*WORK REQUIRED*:
Put the text read from each of the items below into one Markdown table with the columns "Row" and "Text". Give each line its own numbered row, and leave out blank lines and the pictures.

*MATERIAL PROVIDED*:
* * * * * * * * *

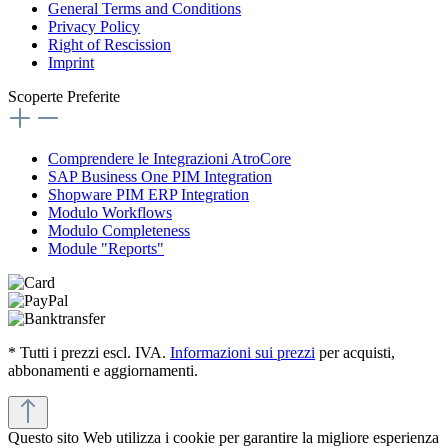
General Terms and Conditions
Privacy Policy
Right of Rescission
Imprint
Scoperte Preferite
Comprendere le Integrazioni AtroCore
SAP Business One PIM Integration
Shopware PIM ERP Integration
Modulo Workflows
Modulo Completeness
Module "Reports"
* Tutti i prezzi escl. IVA.
Informazioni sui prezzi
per acquisti,
abbonamenti e aggiornamenti.
Questo sito Web utilizza i cookie per garantire la migliore esperienza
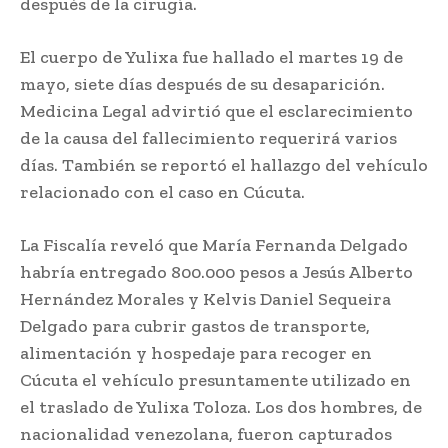
después de la cirugía.
El cuerpo de Yulixa fue hallado el martes 19 de
mayo, siete días después de su desaparición.
Medicina Legal advirtió que el esclarecimiento
de la causa del fallecimiento requerirá varios
días. También se reportó el hallazgo del vehículo
relacionado con el caso en Cúcuta.
La Fiscalía reveló que María Fernanda Delgado
habría entregado 800.000 pesos a Jesús Alberto
Hernández Morales y Kelvis Daniel Sequeira
Delgado para cubrir gastos de transporte,
alimentación y hospedaje para recoger en
Cúcuta el vehículo presuntamente utilizado en
el traslado de Yulixa Toloza. Los dos hombres, de
nacionalidad venezolana, fueron capturados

* * * * * * * * *

*OUTPUT OF THE EXERCISE*:
| Row | Text |
|---|---|
| 1 | General Terms and Conditions |
| 2 | Privacy Policy |
| 3 | Right of Rescission |
| 4 | Imprint |
| 5 | Scoperte Preferite |
| 6 | Comprendere le Integrazioni AtroCore |
| 7 | SAP Business One PIM Integration |
| 8 | Shopware PIM ERP Integration |
| 9 | Modulo Workflows |
| 10 | Modulo Completeness |
| 11 | Module "Reports" |
| 12 | * Tutti i prezzi escl. IVA. |
| 13 | Informazioni sui prezzi |
| 14 | per acquisti, |
| 15 | abbonamenti e aggiornamenti. |
| 16 | Questo sito Web utilizza i cookie per garantire la migliore esperienza |
| 17 | después de la cirugía. |
| 18 | El cuerpo de Yulixa fue hallado el martes 19 de |
| 19 | mayo, siete días después de su desaparición. |
| 20 | Medicina Legal advirtió que el esclarecimiento |
| 21 | de la causa del fallecimiento requerirá varios |
| 22 | días. También se reportó el hallazgo del vehículo |
| 23 | relacionado con el caso en Cúcuta. |
| 24 | La Fiscalía reveló que María Fernanda Delgado |
| 25 | habría entregado 800.000 pesos a Jesús Alberto |
| 26 | Hernández Morales y Kelvis Daniel Sequeira |
| 27 | Delgado para cubrir gastos de transporte, |
| 28 | alimentación y hospedaje para recoger en |
| 29 | Cúcuta el vehículo presuntamente utilizado en |
| 30 | el traslado de Yulixa Toloza. Los dos hombres, de |
| 31 | nacionalidad venezolana, fueron capturados |